#### [課題]
以下の抜粋にある千明の語りで、人が生きるよりどころの例として挙げられているものをすべて答えてください。

#### [抜粋]

********************

スペシャルだったら安いし購入。よかった。岡田脚本炸裂。
<印象的なセリフのピックアップ>
千明(語り)「さみしくない大人なんてない。大人になればなるほど傷つくことは多くなり、傷の治りは遅くなる。だから、痛みに鈍感にならないと生きていけないんだ。そして人はよりどころを探して生きる。例えば仕事。例えば恋。例えば家族。仕事をよりどころにして生きてきた私が、もし仕事を失ったとしたら、これから先、どう生きていったらいいのだろう」
○千明の家・居間
灰田「サスペンスっていうのはさ、必要なんだよ。世の中色々わからないことだらけなわけだよ。なっ。何が正しくて何が間違ってるのか、さっぱりわからない。真面目に生きててばかばかしいと思うこともある。世の中のルールを守ってんのに何か損してる気がする。どうも納得がいかない。映画や文学っていうのはさ、サスペンスと違ってさ、出てくる主人公が何かイカれてるおかしやなやつらだよ。そういうのがもてはやされる。それも納得がいかない。社会のルールをぶち壊すなんてそりゃあんた、口で言うのはカッコいいけど、自分とは何か関係ある気がしない。そもそもさ、今はその当たり前が分かんなくなってんだから、だから見たいのさ」

********************

[キーポイント付きバウンディングボックス]
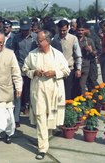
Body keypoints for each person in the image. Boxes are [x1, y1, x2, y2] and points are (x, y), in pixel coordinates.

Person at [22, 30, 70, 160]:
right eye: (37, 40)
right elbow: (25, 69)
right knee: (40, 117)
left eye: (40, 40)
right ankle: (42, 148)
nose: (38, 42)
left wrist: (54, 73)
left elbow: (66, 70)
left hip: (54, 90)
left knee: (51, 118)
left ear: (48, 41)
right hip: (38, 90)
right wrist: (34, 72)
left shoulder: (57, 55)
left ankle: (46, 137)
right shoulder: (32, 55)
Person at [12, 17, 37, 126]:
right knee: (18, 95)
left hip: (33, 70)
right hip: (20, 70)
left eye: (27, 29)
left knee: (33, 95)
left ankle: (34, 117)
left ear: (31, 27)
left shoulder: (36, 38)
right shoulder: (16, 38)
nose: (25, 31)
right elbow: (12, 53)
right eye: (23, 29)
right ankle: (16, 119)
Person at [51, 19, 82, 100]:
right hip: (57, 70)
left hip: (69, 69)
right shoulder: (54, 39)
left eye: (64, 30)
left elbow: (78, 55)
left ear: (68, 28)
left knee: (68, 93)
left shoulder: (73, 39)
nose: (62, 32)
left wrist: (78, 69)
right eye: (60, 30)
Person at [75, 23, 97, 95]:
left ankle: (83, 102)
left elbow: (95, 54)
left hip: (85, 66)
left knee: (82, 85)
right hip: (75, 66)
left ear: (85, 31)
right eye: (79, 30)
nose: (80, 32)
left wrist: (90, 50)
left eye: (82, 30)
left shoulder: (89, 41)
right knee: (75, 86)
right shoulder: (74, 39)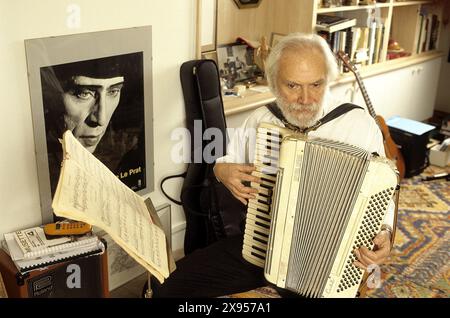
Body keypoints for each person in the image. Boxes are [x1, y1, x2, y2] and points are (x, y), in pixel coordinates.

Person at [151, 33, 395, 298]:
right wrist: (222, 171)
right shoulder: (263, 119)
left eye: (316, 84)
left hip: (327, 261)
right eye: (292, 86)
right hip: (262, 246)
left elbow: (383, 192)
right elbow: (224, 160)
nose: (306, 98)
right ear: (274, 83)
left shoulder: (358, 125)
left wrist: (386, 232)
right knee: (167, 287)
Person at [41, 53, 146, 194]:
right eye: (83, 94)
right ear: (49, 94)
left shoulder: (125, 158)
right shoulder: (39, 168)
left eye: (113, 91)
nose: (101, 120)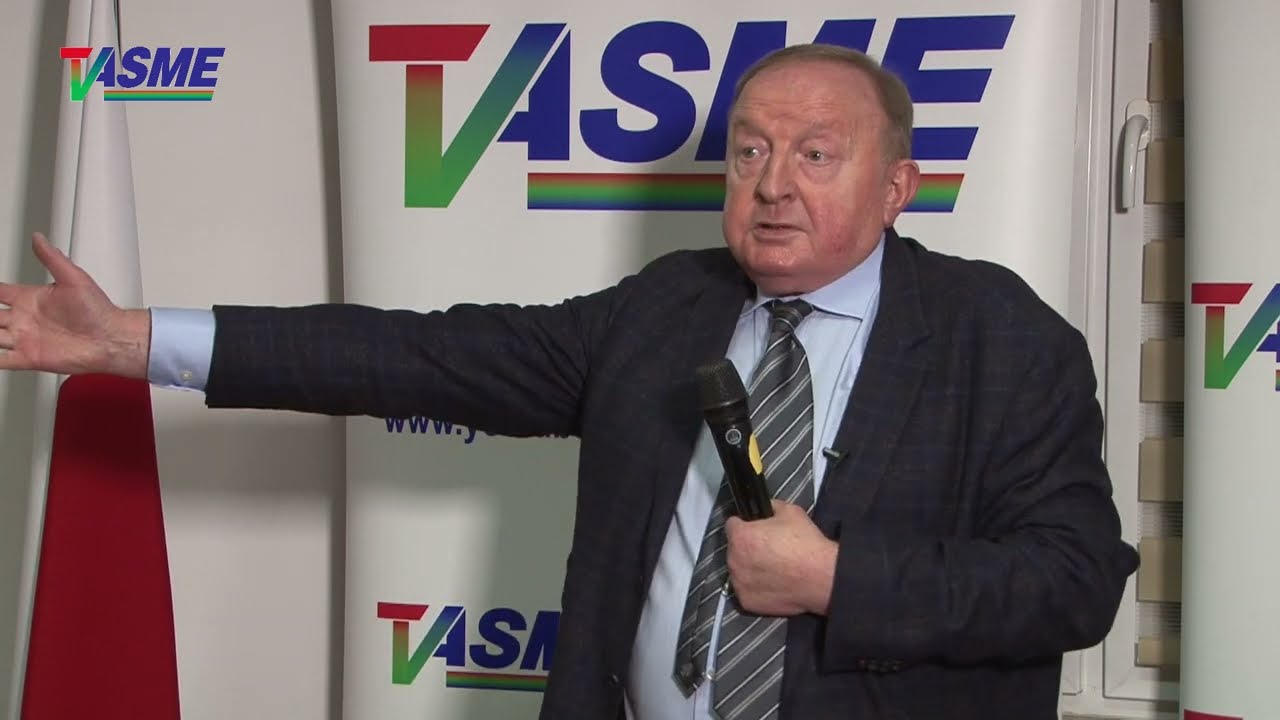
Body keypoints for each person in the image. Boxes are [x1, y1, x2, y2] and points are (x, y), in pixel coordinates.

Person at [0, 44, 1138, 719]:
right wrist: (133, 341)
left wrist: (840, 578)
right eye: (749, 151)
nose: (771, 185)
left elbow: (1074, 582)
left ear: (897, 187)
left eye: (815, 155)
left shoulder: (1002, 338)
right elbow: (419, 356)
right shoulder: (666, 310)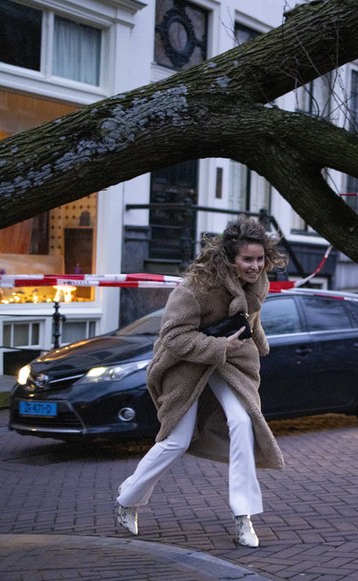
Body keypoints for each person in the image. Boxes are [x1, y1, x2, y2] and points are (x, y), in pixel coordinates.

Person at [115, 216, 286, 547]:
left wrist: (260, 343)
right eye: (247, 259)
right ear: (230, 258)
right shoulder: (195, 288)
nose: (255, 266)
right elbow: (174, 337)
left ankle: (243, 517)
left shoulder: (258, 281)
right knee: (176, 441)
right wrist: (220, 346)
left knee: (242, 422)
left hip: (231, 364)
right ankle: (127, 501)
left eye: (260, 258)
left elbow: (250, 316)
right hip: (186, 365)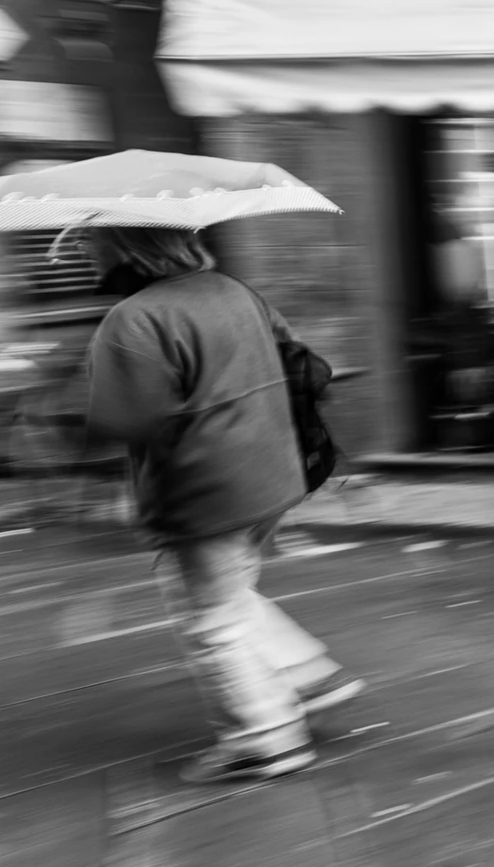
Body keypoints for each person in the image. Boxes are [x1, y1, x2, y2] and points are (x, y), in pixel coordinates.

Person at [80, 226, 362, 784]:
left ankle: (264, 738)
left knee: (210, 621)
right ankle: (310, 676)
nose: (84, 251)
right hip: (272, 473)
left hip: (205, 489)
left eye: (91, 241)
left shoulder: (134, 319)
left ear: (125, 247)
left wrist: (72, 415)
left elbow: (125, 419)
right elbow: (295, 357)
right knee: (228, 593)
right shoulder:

********************

#### [解答例]
仕事、恋、家族です。